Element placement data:
● ● ●

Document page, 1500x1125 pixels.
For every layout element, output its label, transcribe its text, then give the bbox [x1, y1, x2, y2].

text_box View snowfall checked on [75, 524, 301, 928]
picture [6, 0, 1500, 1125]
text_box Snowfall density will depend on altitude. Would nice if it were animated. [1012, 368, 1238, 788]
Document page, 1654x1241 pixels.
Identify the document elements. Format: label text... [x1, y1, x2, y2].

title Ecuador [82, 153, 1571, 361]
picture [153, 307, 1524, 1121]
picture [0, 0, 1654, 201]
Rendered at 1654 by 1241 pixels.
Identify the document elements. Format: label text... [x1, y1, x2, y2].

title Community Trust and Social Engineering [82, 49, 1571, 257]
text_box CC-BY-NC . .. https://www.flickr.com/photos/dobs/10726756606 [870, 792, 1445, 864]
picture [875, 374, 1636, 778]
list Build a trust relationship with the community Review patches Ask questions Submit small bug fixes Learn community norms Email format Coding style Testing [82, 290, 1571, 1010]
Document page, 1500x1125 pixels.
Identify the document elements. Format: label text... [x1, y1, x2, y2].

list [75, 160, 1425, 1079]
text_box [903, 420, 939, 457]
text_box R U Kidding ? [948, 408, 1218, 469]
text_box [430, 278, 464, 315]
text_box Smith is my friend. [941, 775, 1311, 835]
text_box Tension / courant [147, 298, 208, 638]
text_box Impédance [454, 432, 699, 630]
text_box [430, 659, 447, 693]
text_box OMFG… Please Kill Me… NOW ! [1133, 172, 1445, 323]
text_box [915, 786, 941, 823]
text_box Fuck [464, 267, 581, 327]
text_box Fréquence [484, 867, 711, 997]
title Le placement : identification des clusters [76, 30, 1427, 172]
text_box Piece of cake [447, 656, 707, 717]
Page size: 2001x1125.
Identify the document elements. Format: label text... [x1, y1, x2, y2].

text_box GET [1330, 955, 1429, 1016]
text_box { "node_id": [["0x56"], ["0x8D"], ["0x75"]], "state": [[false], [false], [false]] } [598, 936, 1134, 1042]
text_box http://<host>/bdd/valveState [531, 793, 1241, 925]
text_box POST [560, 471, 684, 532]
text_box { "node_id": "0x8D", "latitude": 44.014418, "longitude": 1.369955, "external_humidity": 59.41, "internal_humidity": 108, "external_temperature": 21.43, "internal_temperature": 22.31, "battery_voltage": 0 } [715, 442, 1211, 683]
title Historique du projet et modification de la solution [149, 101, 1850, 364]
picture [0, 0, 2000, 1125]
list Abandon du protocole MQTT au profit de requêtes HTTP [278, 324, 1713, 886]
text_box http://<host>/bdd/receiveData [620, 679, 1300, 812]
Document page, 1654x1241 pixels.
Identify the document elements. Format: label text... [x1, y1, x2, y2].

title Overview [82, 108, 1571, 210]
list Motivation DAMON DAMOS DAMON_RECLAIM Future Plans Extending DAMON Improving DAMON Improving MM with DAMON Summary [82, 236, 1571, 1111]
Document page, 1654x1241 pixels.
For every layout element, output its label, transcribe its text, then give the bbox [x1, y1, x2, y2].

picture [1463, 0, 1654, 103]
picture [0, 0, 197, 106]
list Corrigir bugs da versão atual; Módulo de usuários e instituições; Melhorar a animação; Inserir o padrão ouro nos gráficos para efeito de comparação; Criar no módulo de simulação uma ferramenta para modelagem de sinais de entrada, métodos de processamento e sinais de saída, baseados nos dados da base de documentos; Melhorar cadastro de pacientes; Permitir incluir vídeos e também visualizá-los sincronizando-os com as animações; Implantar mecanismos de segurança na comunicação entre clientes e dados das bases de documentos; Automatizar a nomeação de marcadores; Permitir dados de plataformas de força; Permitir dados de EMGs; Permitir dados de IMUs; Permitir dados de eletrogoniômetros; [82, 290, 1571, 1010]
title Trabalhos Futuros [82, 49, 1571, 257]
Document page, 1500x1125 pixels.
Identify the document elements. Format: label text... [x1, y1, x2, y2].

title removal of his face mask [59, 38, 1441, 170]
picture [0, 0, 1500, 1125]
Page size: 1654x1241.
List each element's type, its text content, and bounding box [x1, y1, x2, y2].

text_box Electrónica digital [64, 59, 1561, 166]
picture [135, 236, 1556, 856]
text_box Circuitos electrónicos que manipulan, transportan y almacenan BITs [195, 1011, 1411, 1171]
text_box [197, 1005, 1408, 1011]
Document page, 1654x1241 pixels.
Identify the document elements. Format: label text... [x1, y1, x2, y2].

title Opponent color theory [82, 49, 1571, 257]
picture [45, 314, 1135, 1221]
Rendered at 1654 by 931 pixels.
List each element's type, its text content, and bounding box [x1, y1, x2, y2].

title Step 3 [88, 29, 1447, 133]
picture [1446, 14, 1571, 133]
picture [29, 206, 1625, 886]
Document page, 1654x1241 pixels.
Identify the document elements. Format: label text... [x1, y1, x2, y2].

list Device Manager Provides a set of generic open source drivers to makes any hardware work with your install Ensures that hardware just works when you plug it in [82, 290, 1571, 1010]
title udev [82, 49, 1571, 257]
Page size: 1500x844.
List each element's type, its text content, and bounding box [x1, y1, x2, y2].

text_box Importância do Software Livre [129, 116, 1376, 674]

● ● ●

• Exercise requirements
Swap "Identify" for "Detect" in everything from the line containing "Rendered at 1654 by 1241 pixels." down to the line containing "text_box Piece of cake [447, 656, 707, 717]", and give those lines again with nothing else changed.

• Exercise answer
Rendered at 1654 by 1241 pixels.
Detect the document elements. Format: label text... [x1, y1, x2, y2].

title Community Trust and Social Engineering [82, 49, 1571, 257]
text_box CC-BY-NC . .. https://www.flickr.com/photos/dobs/10726756606 [870, 792, 1445, 864]
picture [875, 374, 1636, 778]
list Build a trust relationship with the community Review patches Ask questions Submit small bug fixes Learn community norms Email format Coding style Testing [82, 290, 1571, 1010]
Document page, 1500x1125 pixels.
Detect the document elements. Format: label text... [x1, y1, x2, y2].

list [75, 160, 1425, 1079]
text_box [903, 420, 939, 457]
text_box R U Kidding ? [948, 408, 1218, 469]
text_box [430, 278, 464, 315]
text_box Smith is my friend. [941, 775, 1311, 835]
text_box Tension / courant [147, 298, 208, 638]
text_box Impédance [454, 432, 699, 630]
text_box [430, 659, 447, 693]
text_box OMFG… Please Kill Me… NOW ! [1133, 172, 1445, 323]
text_box [915, 786, 941, 823]
text_box Fuck [464, 267, 581, 327]
text_box Fréquence [484, 867, 711, 997]
title Le placement : identification des clusters [76, 30, 1427, 172]
text_box Piece of cake [447, 656, 707, 717]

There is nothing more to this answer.